L’intrigue tourne autour du sort réservé au dauphin, proclamé Louis XVII et qui meurt au Temple, de consomption, le 8 juin 1795, à l’âge de dix ans. Une telle mort a suscité une croyance « survivantiste » qui s’est incarnée dans plusieurs faux prétendants dont le fameux Naundorff. L’auteur lance ses réseaux hébertistes, royalistes à la poursuite de l’enfant-roi dans un décor finement reconstitué et il nous mène jusqu’à un dénouement fort bien venu.
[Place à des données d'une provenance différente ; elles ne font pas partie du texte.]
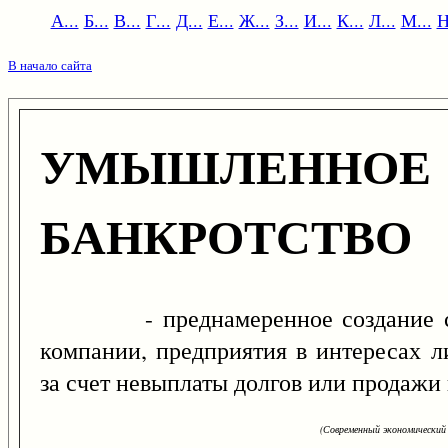
А...
Б...
В...
Г...
Д...
Е...
Ж...
З...
И...
К...
Л...
М...
Н
В начало сайта
УМЫШЛЕННОЕ
БАНКРОТСТВО
- преднамеренное создание сит
компании, предприятия в интересах л
за счет невыплаты долгов или продажи
(Современный экономический 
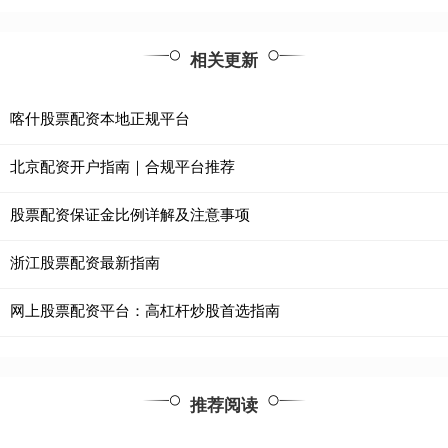
相关更新
喀什股票配资本地正规平台
北京配资开户指南｜合规平台推荐
股票配资保证金比例详解及注意事项
浙江股票配资最新指南
网上股票配资平台：高杠杆炒股首选指南
推荐阅读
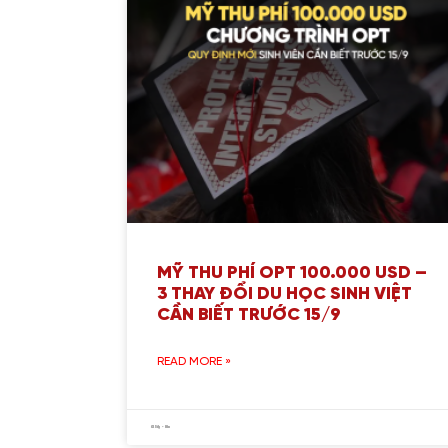
MỸ THU PHÍ OPT 100.000 USD –
3 THAY ĐỔI DU HỌC SINH VIỆT
CẦN BIẾT TRƯỚC 15/9
READ MORE »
De la belle œuvre.
* Jean-Pierre Fournier La Touraille, Le Jeu de quille d’or, Plon, 19,90 euros.
« Le Trompettiste de Staline » est un livre sombre qui traite de façon libre de la vie du « jazzman » Eddie Rosner (1910-1976). Ce Juif polonais établi à Berlin acquit sa réputation de virtuose dans les cabarets berlinois, au pire moment pour lui, l’arrivée au pouvoir des nationaux socialistes. Il se réfugia en Pologne puis, à son invasion, gagna l’U.R.S.S. Les Soviétiques le mirent en avant pour leur propagande. Dans un train spécial, Rosner allait d’un bout à l’autre du front pour donner des concerts. Staline en personne le congratula et tout le Comité central assista à une de ses représentations au lendemain de la victoire.
Puis ce fut la descente au Goulag. Accusé d’être un « agent de l’impérialisme », un « ennemi de classe » et, pire, un « musicien décadent », Rosner partit pour les camps sibériens. Libéré en 1954, il reprit péniblement sa place et put même jouer, à Moscou, avec Amstrong, Ellington et Benny Goodman. En 1973, il put enfin retourner à Berlin-Ouest où il mourut dans la misère.
De ce parcours, Anidjar, rédacteur en chef adjoint de l’AFP, tire un récit sec, sans épanchements lacrymaux, remarquable de justesse. Le XXème siècle fut bien le cauchemar des musiciens, embrigadés, manipulés, leur talent essoré jusqu’à la dernière goutte dans les dictatures, dénaturé et falsifié dans les démocraties.
* Patrick Anidjar, Le Trompettiste de Staline, Plon, 17,90 euros.